Kremlin spokesman Dmitry Peskov in July described the Taliban as a "powerful force". At that time, Foreign Minister Sergey Lavrov blamed the Afghan government for faltering progress in talks.

"It is not for nothing that we have been establishing contacts with the Taliban movement for the last seven years," the Kremlin's special envoy to Afghanistan, Zamir Kabulov, told the Ekho Moskvy radio station August 16.

The relationship raises many eyebrows, given the Soviet-Afghan war that both sides seem eager to forget.

But Russia assumes that the Taliban have changed since the 1990s, when they gave shelter to al-Qaeda, said Alexander Baunov of the Carnegie Moscow Centre.

"Moscow does not see this version of the mujahideen as its enemy," he told AFP.

Beijing was also quick to reach out to the Taliban in congratulation as uncertainty reigned in Kabul.

China is ready to deepen "friendly and co-operative" relations with the Taliban, a government spokeswoman said August 16.

"The Taliban have repeatedly expressed their hope to develop good relations with China, and that they look forward to China's participation in the reconstruction and development of Afghanistan," Foreign Ministry spokeswoman Hua Chunying told reporters.

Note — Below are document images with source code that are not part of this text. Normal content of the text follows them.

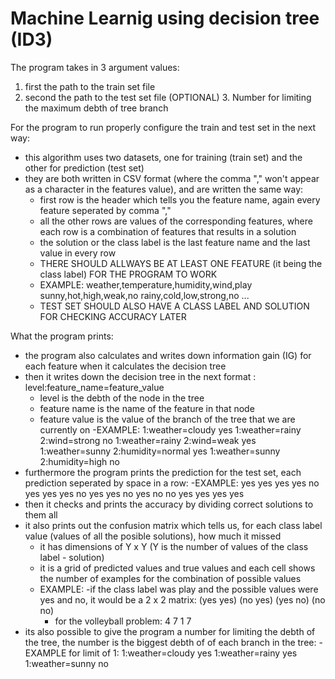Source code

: # Machine Learnig using decision tree (ID3)

The program takes in 3 argument values: 
  1. first the path to the train set file
  2. second the path to the test set file
  (OPTIONAL) 3. Number for limiting the maximum debth of tree branch

For the program to run properly configure the train and test set in the next way:
- this algorithm uses two datasets, one for training (train set) and the other for prediction (test set)
- they are both written in CSV format (where the comma "," won't appear as a character in the features value), and are written the same way:
    - first row is the header which tells you the feature name, again every feature seperated by comma ","
    - all the other rows are values of the corresponding features, where each row is a combination of features that results in a solution
    - the solution or the class label is the last feature name and the last value in every row
    - THERE SHOULD ALLWAYS BE AT LEAST ONE FEATURE (it being the class label) FOR THE PROGRAM TO WORK 
    - EXAMPLE:
    weather,temperature,humidity,wind,play
    sunny,hot,high,weak,no
    rainy,cold,low,strong,no
    ...
    - TEST SET SHOULD ALSO HAVE A CLASS LABEL AND SOLUTION FOR CHECKING ACCURACY LATER
    
What the program prints:

- the program also calculates and writes down information gain (IG) for each feature when it calculates the decision tree
- then it writes down the decision tree in the next format : level:feature_name=feature_value
  - level is the debth of the node in the tree
  - feature name is the name of the feature in that node
  - feature value is the value of the branch of the tree that we are currently on
  -EXAMPLE:
  1:weather=cloudy yes
  1:weather=rainy 2:wind=strong no
  1:weather=rainy 2:wind=weak yes
  1:weather=sunny 2:humidity=normal yes
  1:weather=sunny 2:humidity=high no
- furthermore the program prints the prediction for the test set, each prediction seperated by space in a row:
  -EXAMPLE:
  yes yes yes yes no yes yes yes no yes yes no yes no no yes yes yes yes
- then it checks and prints the accuracy by dividing correct solutions to them all
- it also prints out the confusion matrix which tells us, for each class label value (values of all the posible solutions), how much it missed
  - it has dimensions of Y x Y (Y is the number of values of the class label - solution)
  - it is a grid of predicted values and true values and each cell shows the number of examples for the combination of possible values
  - EXAMPLE:
    -if the class label was play and the possible values were yes and no, it would be a 2 x 2 matrix:
    (yes yes) (no yes)
    (yes no)  (no no)
    - for the volleyball problem:
    4 7
    1 7
- its also possible to give the program a number for limiting the debth of the tree, the number is the biggest debth of of each branch in the tree:
-EXAMPLE for limit of 1:
  1:weather=cloudy yes
  1:weather=rainy yes
  1:weather=sunny no
  
    
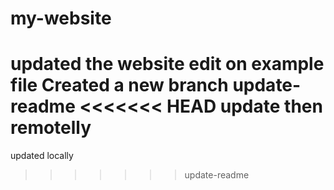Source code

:
# my-website
updated the website
edit on example file
Created a new branch update-readme
<<<<<<< HEAD
update then remotelly 
=======
updated locally 
>>>>>>> update-readme
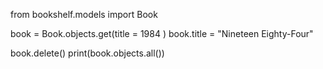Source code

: from bookshelf.models import Book

book = Book.objects.get(title = 1984 )
book.title = "Nineteen Eighty-Four"

book.delete()
print(book.objects.all())
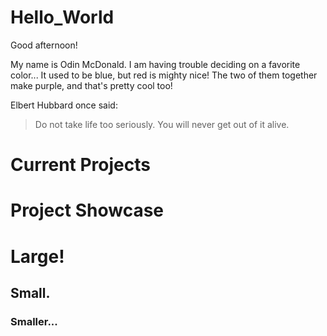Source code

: # Hello_World

Good afternoon!

My name is Odin McDonald. I am having trouble deciding on a favorite color... It used to be blue, but red is mighty nice! The two of them together make purple, and that's pretty cool too!

Elbert Hubbard once said:
>Do not take life too seriously. You will never get out of it alive.

# Current Projects
# Project Showcase

# Large!
## Small.
### Smaller...
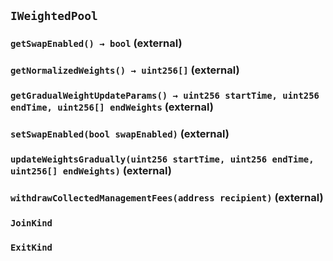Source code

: ## `IWeightedPool`






### `getSwapEnabled() → bool` (external)





### `getNormalizedWeights() → uint256[]` (external)





### `getGradualWeightUpdateParams() → uint256 startTime, uint256 endTime, uint256[] endWeights` (external)





### `setSwapEnabled(bool swapEnabled)` (external)





### `updateWeightsGradually(uint256 startTime, uint256 endTime, uint256[] endWeights)` (external)





### `withdrawCollectedManagementFees(address recipient)` (external)








### `JoinKind`











### `ExitKind`











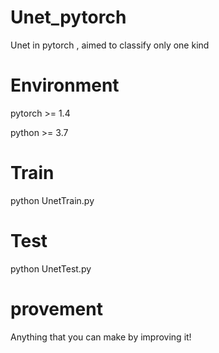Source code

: # Unet_pytorch
Unet in pytorch , aimed to classify only one kind


# Environment
pytorch >= 1.4 

python >= 3.7


# Train
python UnetTrain.py

# Test
python UnetTest.py


# provement
Anything that you can make by improving it!
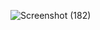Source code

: ![Screenshot (182)](https://user-images.githubusercontent.com/49981760/95019426-e1476600-0682-11eb-8d1e-a7ec280bceab.png)
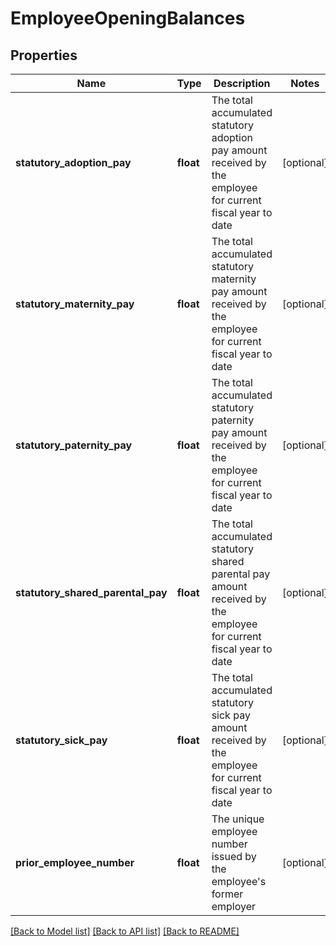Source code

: # EmployeeOpeningBalances

## Properties
Name | Type | Description | Notes
------------ | ------------- | ------------- | -------------
**statutory_adoption_pay** | **float** | The total accumulated statutory adoption pay amount received by the employee for current fiscal year to date | [optional] 
**statutory_maternity_pay** | **float** | The total accumulated statutory maternity pay amount received by the employee for current fiscal year to date | [optional] 
**statutory_paternity_pay** | **float** | The total accumulated statutory paternity pay amount received by the employee for current fiscal year to date | [optional] 
**statutory_shared_parental_pay** | **float** | The total accumulated statutory shared parental pay amount received by the employee for current fiscal year to date | [optional] 
**statutory_sick_pay** | **float** | The total accumulated statutory sick pay amount received by the employee for current fiscal year to date | [optional] 
**prior_employee_number** | **float** | The unique employee number issued by the employee&#39;s former employer | [optional] 

[[Back to Model list]](../README.md#documentation-for-models) [[Back to API list]](../README.md#documentation-for-api-endpoints) [[Back to README]](../README.md)


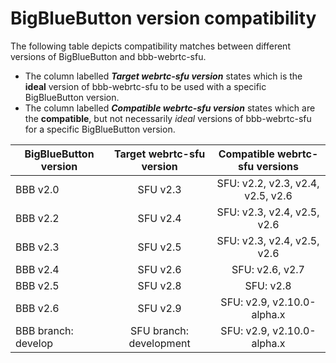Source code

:  # BigBlueButton version compatibility

The following table depicts compatibility matches between different versions of BigBlueButton and bbb-webrtc-sfu.
  - The column labelled **_Target webrtc-sfu version_** states which is the **ideal** version of bbb-webrtc-sfu to be used with a specific BigBlueButton version.
  - The column labelled **_Compatible webrtc-sfu version_** states which are the **compatible**, but not necessarily _ideal_ versions of bbb-webrtc-sfu for a specific BigBlueButton version.


| BigBlueButton version | Target webrtc-sfu version   | Compatible webrtc-sfu versions      |
|-----------------------|:---------------------------:|:-----------------------------------:|
| BBB v2.0              | SFU v2.3                    | SFU: v2.2, v2.3, v2.4, v2.5, v2.6   |
| BBB v2.2              | SFU v2.4                    | SFU: v2.3, v2.4, v2.5, v2.6         |
| BBB v2.3              | SFU v2.5                    | SFU: v2.3, v2.4, v2.5, v2.6         |
| BBB v2.4              | SFU v2.6                    | SFU: v2.6, v2.7                     |
| BBB v2.5              | SFU v2.8                    | SFU: v2.8                           |
| BBB v2.6              | SFU v2.9                    | SFU: v2.9, v2.10.0-alpha.x          |
| BBB branch: develop   | SFU branch: development     | SFU: v2.9, v2.10.0-alpha.x          |
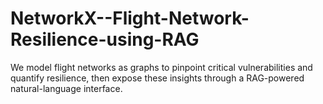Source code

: # NetworkX--Flight-Network-Resilience-using-RAG
We model flight networks as graphs to pinpoint critical vulnerabilities and quantify resilience, then expose these insights through a RAG-powered natural-language interface.
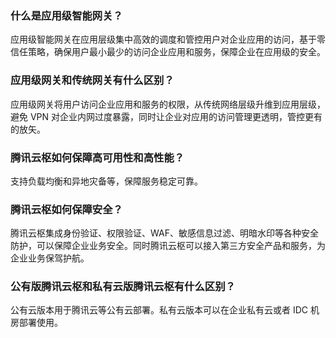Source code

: ### 什么是应用级智能网关？
应用级智能网关在应用层级集中高效的调度和管控用户对企业应用的访问，基于零信任策略，确保用户最小最少的访问企业应用和服务，保障企业在应用级的安全。
### 应用级网关和传统网关有什么区别？
应用级网关将用户访问企业应用和服务的权限，从传统网络层级升维到应用层级，避免 VPN 对企业内网过度暴露，同时让企业对应用的访问管理更透明，管控更有的放矢。
### 腾讯云枢如何保障高可用性和高性能？
支持负载均衡和异地灾备等，保障服务稳定可靠。
### 腾讯云枢如何保障安全？
腾讯云枢集成身份验证、权限验证、WAF、敏感信息过滤、明暗水印等各种安全防护，可以保障企业业务安全。同时腾讯云枢可以接入第三方安全产品和服务，为企业业务保驾护航。
### 公有版腾讯云枢和私有云版腾讯云枢有什么区别？
公有云版本用于腾讯云等公有云部署。私有云版本可以在企业私有云或者 IDC 机房部署使用。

Beijing's acceptance of the Taliban also has strategic implications.

A co-operative administration in Kabul would pave the way for an expansion of China's Belt and Road Initiative (BRI) into Afghanistan and through the Central Asian republics, analysts say.

Among other goals, the BRI is meant to facilitate the extraction and shipping of poorer countries' natural resources for Chinese benefit.

The Taliban meanwhile may consider China a crucial source of investment and economic support, either directly or via Pakistan, a close Beijing ally.

In this alliance of convenience, the Taliban seem willing to overlook China's repression of millions of Muslims in Xinjiang, while Beijing is saying little of the Taliban's militant ideology and violent campaign to overthrow the Afghan government.